_Camera settings data_
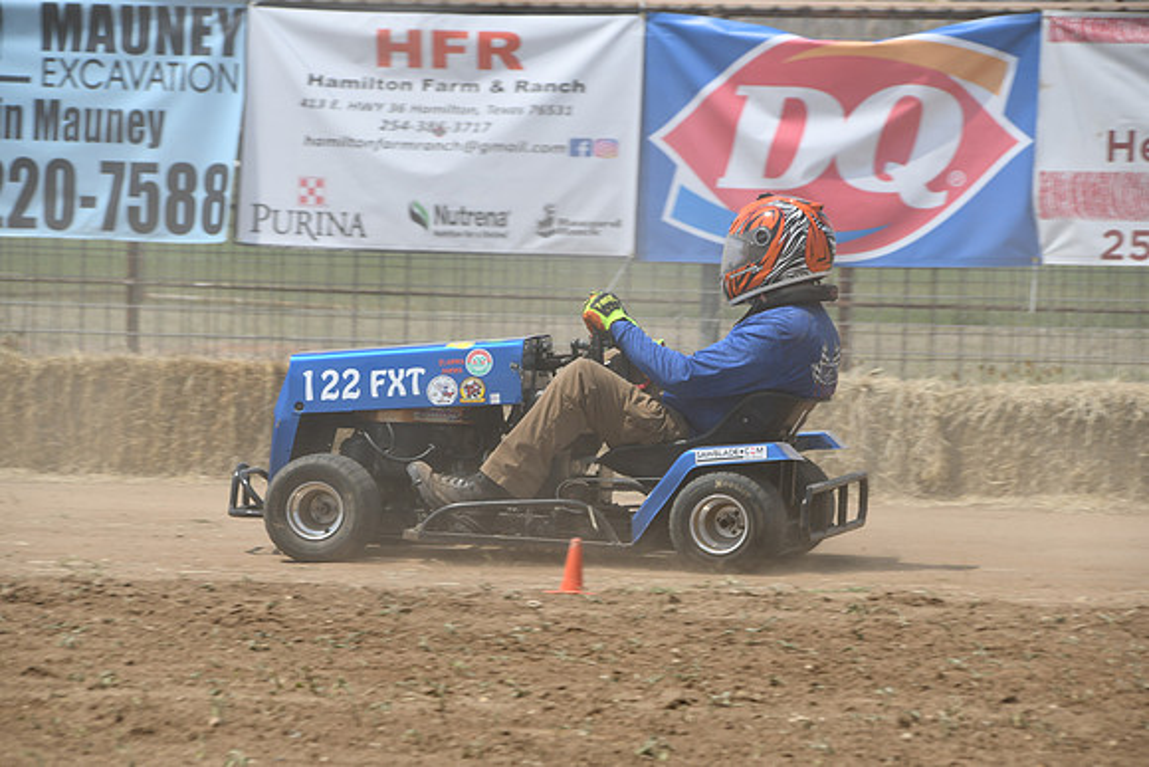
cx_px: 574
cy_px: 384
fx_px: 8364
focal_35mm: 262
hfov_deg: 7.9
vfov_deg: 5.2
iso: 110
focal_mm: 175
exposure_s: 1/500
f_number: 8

---

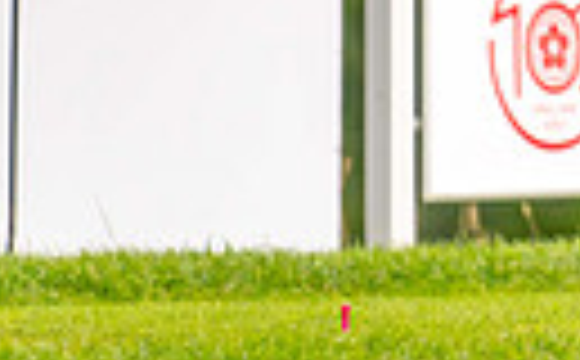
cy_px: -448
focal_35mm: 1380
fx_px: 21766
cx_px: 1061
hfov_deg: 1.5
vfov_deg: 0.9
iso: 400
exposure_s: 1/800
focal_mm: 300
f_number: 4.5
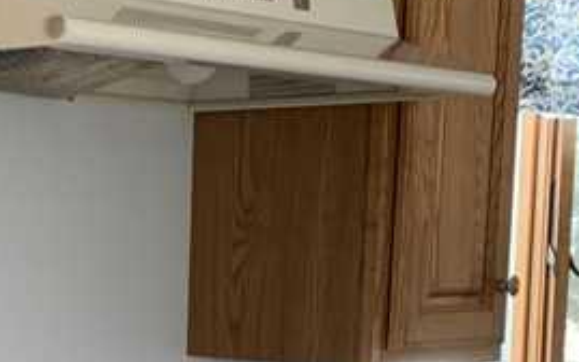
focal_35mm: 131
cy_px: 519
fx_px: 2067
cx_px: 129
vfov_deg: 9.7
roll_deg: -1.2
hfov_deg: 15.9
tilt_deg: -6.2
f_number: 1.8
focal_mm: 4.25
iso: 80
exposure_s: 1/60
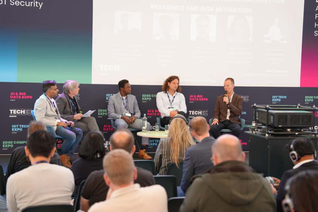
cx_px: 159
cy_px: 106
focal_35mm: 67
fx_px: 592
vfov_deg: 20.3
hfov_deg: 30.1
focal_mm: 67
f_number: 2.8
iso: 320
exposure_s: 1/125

_Directions for this task_
Copy exactly the lines of the entries above from the one containing "focal_mm: 300" through the one containing "exposure_s: 1/125". Both end lines count; pictures do not.

_Task result_
focal_mm: 300
f_number: 4.5
focal_35mm: 131
cy_px: 519
fx_px: 2067
cx_px: 129
vfov_deg: 9.7
roll_deg: -1.2
hfov_deg: 15.9
tilt_deg: -6.2
f_number: 1.8
focal_mm: 4.25
iso: 80
exposure_s: 1/60
cx_px: 159
cy_px: 106
focal_35mm: 67
fx_px: 592
vfov_deg: 20.3
hfov_deg: 30.1
focal_mm: 67
f_number: 2.8
iso: 320
exposure_s: 1/125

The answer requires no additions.